The mandate and trust deed and rules should not exclude the use of any set of financial instruments without clear justification in the light of the specific circumstances of the scheme.

 

Both Sections

 

Trustees, or those to whom they delegate the task, should have a full understanding of transaction-related costs incurred, including commissions.They should understand all the options open to them in respect of these costs, and should have an active strategy – whether through direct financial incentives or otherwise – for ensuring that these costs are properly controlled without jeopardising the Scheme’s other objectives.Trustees should not without good reason permit soft commissions to be paid in respect of their fund’s transactions.

The Trustee considers that it is compliant with this principle.

 

 

  1. Activism

 

Trustees should comply with the Institutional Shareholders Committee statement of principles on the responsibilities of institutional shareholders and agents, and ensure that the principles are incorporated into fund managers’ mandates.In line with the principles, trustees should also ensure that managers have an explicit strategy, elucidating the circumstances in which they will intervene in a company; the approach they will use in doing so; and how they measure the effectiveness of this strategy.

The Trustee considers that it is compliant with this principle.

 

 

  1. Appropriate benchmarks

 

Trustees should:

 

-explicitly consider, in consultation with their investment manager(s), whether the index benchmarks they have selected are appropriate; in particular, whether the construction of the index creates incentives to follow sub-optimal investment strategies -if setting limits on divergence from an index, ensure that they reflect the approximations involved in index construction and selection -consider explicitly for each asset class invested, whether active or passive management would be more appropriate given the efficiency, liquidity and level of transaction costs in the market concerned; and -whether they believe active management has the potential to achieve higher returns, set both targets and risk controls that reflect this, giving managers the freedom to pursue genuinely active strategies

The Trustee considers that it is compliant with this principle.

 

 

  1. Performance Measurement

 

Trustees should arrange for measurement of the performance of the Scheme.They should make formal assessment of their own procedures and decisions as trustees.They should also arrange for a formal assessment of performance and decision-making delegated to advisers and managers.

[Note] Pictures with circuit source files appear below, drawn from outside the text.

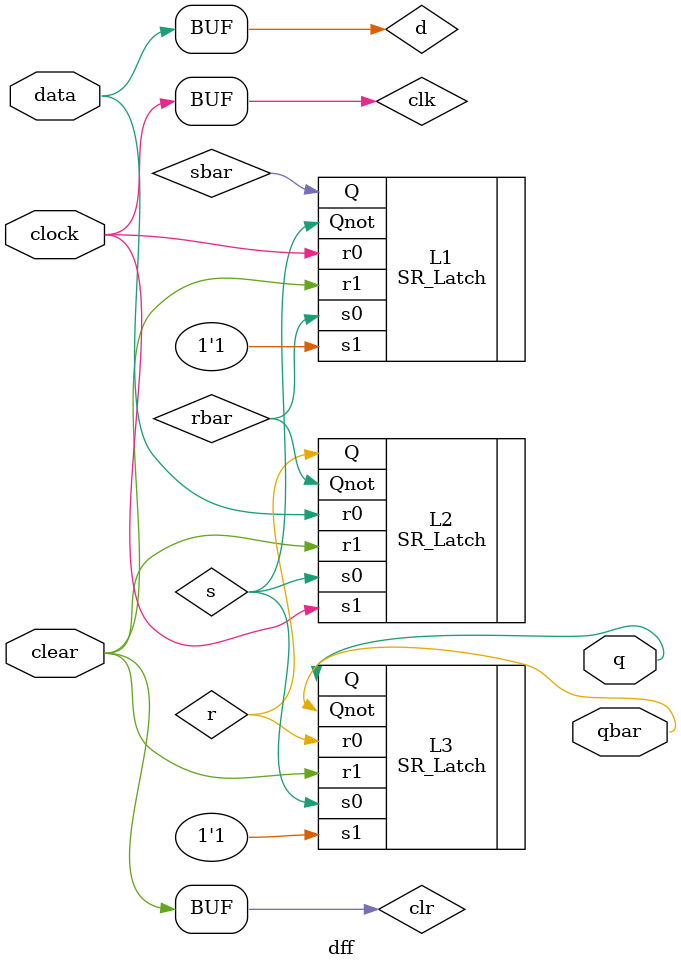
<source format=v>
/*
Name: Kenneth Galindo
Class: ECE 526 Lab
Lab Report: #4
File Name: dff
*/

`timescale 1 ns / 1 ns

`define PRIMARY_OUT   2     // ns (primary outputs)
`define FAN_OUT_1     0.5   // ns (one output fanout)
`define FAN_OUT_2     0.8   // ns (two output fanout)
`define FAN_OUT_3     1     // ns (three output fanout)
`define TIME_DELAY_1  3     // ns (one input gates)
`define TIME_DELAY_2  4     // ns (two input gates)
`define TIME_DELAY_3  5     // ns (three input gates)

module dff (clock, data, clear, q, qbar);
	input clock, data, clear;
	output q, qbar;

	wire s, sbar, r, rbar, cbar, clkbar, clk, clr, d, dbar;

	//First NOT gates
	not #(`TIME_DELAY_1 + `FAN_OUT_1)  NOT1(cbar,clear);
	not #(`TIME_DELAY_1 + `FAN_OUT_1) NOT2(clkbar, clock);
	not #(`TIME_DELAY_1 + `FAN_OUT_1) NOT3(dbar, data);

	//Second NOT gates
	not #(`TIME_DELAY_1 + `FAN_OUT_3) NOT4(clr, cbar);
	not #(`TIME_DELAY_1 + `FAN_OUT_2) NOT5(clk, clkbar);
	not #(`TIME_DELAY_1 + `FAN_OUT_1) NOT6(d, dbar);

	//SR Latch 1

	SR_Latch L1(.Q(sbar), .Qnot(s), .s0(rbar), .s1(1'b1), .r0(clk), .r1(clr));
	defparam L1.delay1 = `TIME_DELAY_3 + `FAN_OUT_1;
	defparam L1.delay2 = `TIME_DELAY_3 + `FAN_OUT_3;
	//SR Lact 2
	SR_Latch L2(.Q(r), .Qnot(rbar), .s0(s), .s1(clk), .r0(d), .r1(clr));
	defparam L2.delay1 = `TIME_DELAY_3 + `FAN_OUT_2;
	defparam L2.delay2 = `TIME_DELAY_3 + `FAN_OUT_2;
	//SR Latch 3
	SR_Latch L3(.Q(q), .Qnot(qbar), .s0(s), .s1(1'b1), .r0(r), .r1(clr));
	defparam L3.delay1 = `TIME_DELAY_3 + `FAN_OUT_1 + `PRIMARY_OUT;
	defparam L3.delay2 = `TIME_DELAY_3 + `FAN_OUT_1 + `PRIMARY_OUT;
endmodule


</source>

The Trustee considers that it is compliant with this principle.

 

 

  1. Transparency

 

Defined Benefit sections

 

A strengthened Statement of Investment Principles should set out:

 

-who is taking which decisions and why this structure has been selected -the scheme’s investment objective -the scheme’s planned asset allocation strategy, including projected investment returns on each asset class, and how the strategy has been arrived at -the mandates given to all advisers and managers; and -the nature of the fee structures in place for all advisers and managers, and why this set of structures has been selected

 

Defined Contribution sections

 

A strengthened Statement of Investment Principles should set out:

 

-who is taking decision and why this structure has been selected -each fund option’s investment characteristics -the default fund option’s investment characteristics and why it has been selected -the agreements with all advisers and managers; and -the nature of the fee structures in place for all advisors and managers, and why this set of structures has been selected.

 

The Trustee considers that it is compliant with this principle

 

 

  1. Regular Reporting

 

Trustees should publish their Statement of Investment Principles (SIP) and the results of their monitoring of advisers and managers.They should send key information from these to members of these funds annually, including an explanation of why the fund has chosen to depart from any of these principles.

The Trustee is partially compliant in this area.The key information from the SIP has been published and the full SIP is available on the pensions web site.The results of the monitoring of advisers and managers has not been published as yet.